■ Tarefa a realizar
Na notícia sobre o Hotel Palácio do Governador, transcreva o trecho que começa em "À entrada do" e segue até "Torre de Belém.", substituindo "placa" por "tabuleta".

■ Texto do documento
((
O Hotel Palácio do Governador, um estabelecimento de cinco estrelas localizado em frente à Torre de Belém, em Lisboa, está a funcionar desde Outubro sem licença de utilização. Igualmente sem licença funciona um parque de estacionamento subterrâneo, construído em terrenos municipais anexos ao hotel.

O espaço foi cedido há 15 anos pela câmara, então liderada por João Soares, para construir um parque público. Desde que abriu, em Outubro, serve apenas o hotel, ao qual tem ligação directa, sendo interdito o acesso a outros automobilistas.

Em resposta ao PÚBLICO, a Câmara de Lisboa confirmou na semana passada que o Palácio do Governador e o parque de estacionamento, situados na esquina da Av. da Torre de Belém, com a Rua Bartolomeu Dias, não dispõem de licença de utlização. Mais do que isso: as obras ainda não estão formalmente concluídas, uma vez que o promotor requereu a prorrogação da licença de construção até 28 de Janeiro e ainda tem de cumprir várias obrigações legais até obter a licença de utilização.

À entrada do parque de estacionamento, uma placa de grande visibilidade avisa, por baixo do sinal de parqueamento, “Privado Hotel”. Contratualmente, porém, o parque tem natureza pública, embora a sua construção, e exploração durante 50 anos, tenha sido entregue pelo município, em 2001, à empresa Carlos Saraiva II — que então se preparava para transformar em hotel o palácio degradado dos governadores da Torre de Belém.

Nos termos do contrato de constituição do direito de superfície sobre a parcela de 4159 m2 em cujo subsolo foi feito o parque de um piso, este teria 126 lugares, 20 dos quais reservados à unidade hoteleira. Antes da sua abertura, a empresa teria de submeter ao município o regulamento de exploração e o respectivo tarifário para aprovação. Segundo a câmara, nada disso aconteceu até agora.

O contrato prevê também a extinção do direito de superfície, caso as instalações sejam usadas para um fim distinto do previsto. Em contrapartida do direito a construir e explorar o estacionamento, a empresa teria de pagar mensalmente 1154 euros. De acordo com a câmara, ainda não houve qualquer pagamento, porque a “renda contratada” só será cobrada “após o início da exploração”.

O PÚBLICO dirigiu várias perguntas ao grupo Nau Hotels, que explora o Palácio do Governador, mas não obteve resposta. A empresa Carlos Saraiva II fazia parte de um importante grupo imobiliário e hoteleiro (Hotéis CS) que se desmoronou a partir de 2010. Os seus activos, incluindo o Palácio do Governador, que tinha as obras suspensas há anos, passaram para os bancos credores. Já em 2014, mudaram-se para o universo da sociedade de capital de risco ECS, que criou a marca Nau Hotels.

O direito de superfície continua em nome da Carlos Saraiva II, empresa que mudou de nome para Gavepart II, uma sociedade do grupo ECS sem qualquer actividade comercial.
))
(Entradas de dados recolhidas)
((
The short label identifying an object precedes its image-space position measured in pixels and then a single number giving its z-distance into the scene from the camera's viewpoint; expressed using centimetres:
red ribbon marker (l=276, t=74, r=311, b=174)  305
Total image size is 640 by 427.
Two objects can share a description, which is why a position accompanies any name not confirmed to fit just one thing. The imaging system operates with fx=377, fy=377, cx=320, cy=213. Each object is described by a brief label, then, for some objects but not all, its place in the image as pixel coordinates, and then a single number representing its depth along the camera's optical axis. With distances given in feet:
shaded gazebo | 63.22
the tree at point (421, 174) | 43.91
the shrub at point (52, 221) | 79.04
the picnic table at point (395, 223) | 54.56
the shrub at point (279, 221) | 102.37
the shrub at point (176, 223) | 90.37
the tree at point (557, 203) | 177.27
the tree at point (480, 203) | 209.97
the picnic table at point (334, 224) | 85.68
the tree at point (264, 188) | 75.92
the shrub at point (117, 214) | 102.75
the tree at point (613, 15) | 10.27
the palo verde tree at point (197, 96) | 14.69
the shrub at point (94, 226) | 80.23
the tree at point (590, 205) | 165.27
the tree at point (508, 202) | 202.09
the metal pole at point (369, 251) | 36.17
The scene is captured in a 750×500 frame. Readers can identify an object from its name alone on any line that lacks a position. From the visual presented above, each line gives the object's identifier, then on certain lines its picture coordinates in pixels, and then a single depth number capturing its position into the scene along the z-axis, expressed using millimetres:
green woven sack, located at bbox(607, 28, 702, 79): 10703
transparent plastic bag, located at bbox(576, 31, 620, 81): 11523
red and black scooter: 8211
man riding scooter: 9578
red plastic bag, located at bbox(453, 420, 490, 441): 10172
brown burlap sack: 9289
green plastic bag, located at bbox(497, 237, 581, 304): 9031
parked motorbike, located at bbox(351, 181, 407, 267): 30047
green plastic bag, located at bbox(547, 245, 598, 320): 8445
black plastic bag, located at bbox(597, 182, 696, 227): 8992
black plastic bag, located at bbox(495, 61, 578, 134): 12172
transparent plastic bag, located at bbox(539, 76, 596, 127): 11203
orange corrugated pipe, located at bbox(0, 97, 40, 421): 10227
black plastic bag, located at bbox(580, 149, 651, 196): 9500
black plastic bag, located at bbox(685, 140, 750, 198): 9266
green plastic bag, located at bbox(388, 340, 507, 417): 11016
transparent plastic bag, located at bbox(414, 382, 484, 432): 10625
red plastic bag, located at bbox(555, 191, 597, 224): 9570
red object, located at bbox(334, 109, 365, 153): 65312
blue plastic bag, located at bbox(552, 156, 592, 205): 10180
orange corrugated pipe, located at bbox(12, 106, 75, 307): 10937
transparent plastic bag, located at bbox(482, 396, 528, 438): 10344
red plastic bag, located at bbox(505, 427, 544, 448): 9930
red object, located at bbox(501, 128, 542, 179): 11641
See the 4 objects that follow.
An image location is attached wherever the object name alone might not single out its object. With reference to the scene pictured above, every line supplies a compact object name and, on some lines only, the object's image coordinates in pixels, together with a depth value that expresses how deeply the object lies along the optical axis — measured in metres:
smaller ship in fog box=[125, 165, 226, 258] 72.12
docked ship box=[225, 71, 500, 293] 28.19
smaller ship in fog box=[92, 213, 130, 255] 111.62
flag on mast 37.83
))
((
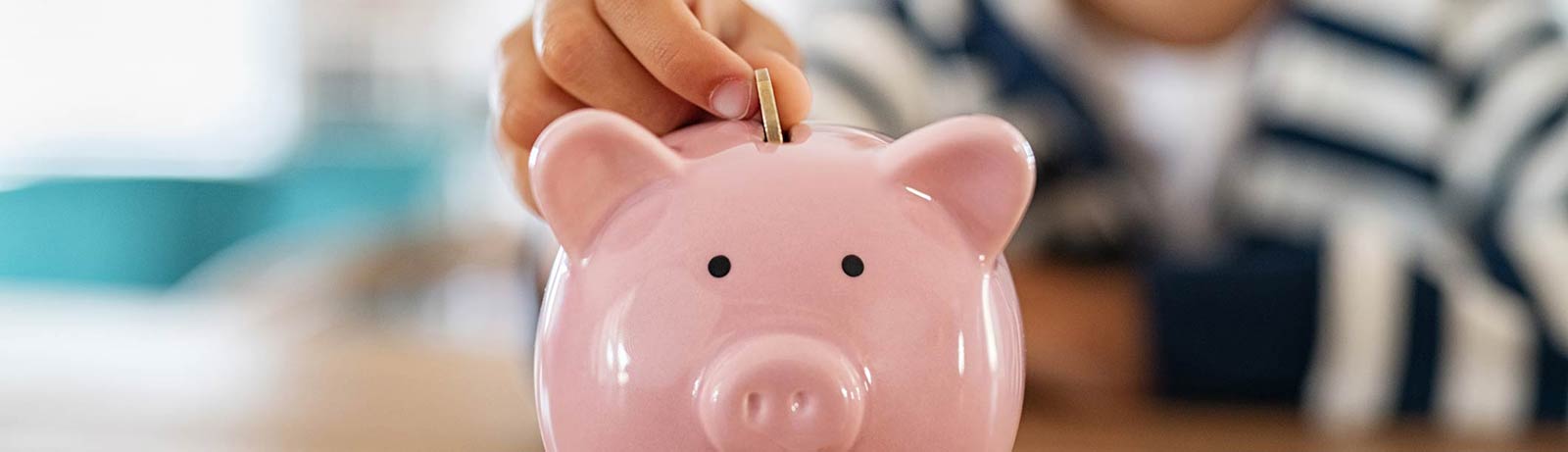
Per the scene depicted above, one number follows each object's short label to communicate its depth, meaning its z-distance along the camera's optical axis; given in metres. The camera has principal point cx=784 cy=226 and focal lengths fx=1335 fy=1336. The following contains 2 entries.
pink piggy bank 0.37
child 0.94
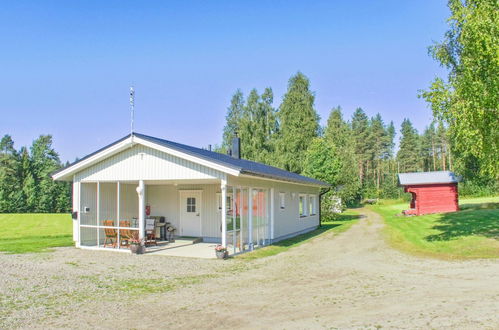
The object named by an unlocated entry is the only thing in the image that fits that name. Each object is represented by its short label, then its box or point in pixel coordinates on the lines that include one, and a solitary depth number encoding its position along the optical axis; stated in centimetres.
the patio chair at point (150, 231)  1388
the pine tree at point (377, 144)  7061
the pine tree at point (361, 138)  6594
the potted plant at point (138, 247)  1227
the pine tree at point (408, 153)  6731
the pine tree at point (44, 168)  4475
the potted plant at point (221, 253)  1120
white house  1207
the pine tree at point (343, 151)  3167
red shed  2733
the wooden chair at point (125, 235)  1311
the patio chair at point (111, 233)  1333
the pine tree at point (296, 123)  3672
))
■ Resposta escrita
À entrada do parque de estacionamento, uma tabuleta de grande visibilidade avisa, por baixo do sinal de parqueamento, “Privado Hotel”. Contratualmente, porém, o parque tem natureza pública, embora a sua construção, e exploração durante 50 anos, tenha sido entregue pelo município, em 2001, à empresa Carlos Saraiva II — que então se preparava para transformar em hotel o palácio degradado dos governadores da Torre de Belém.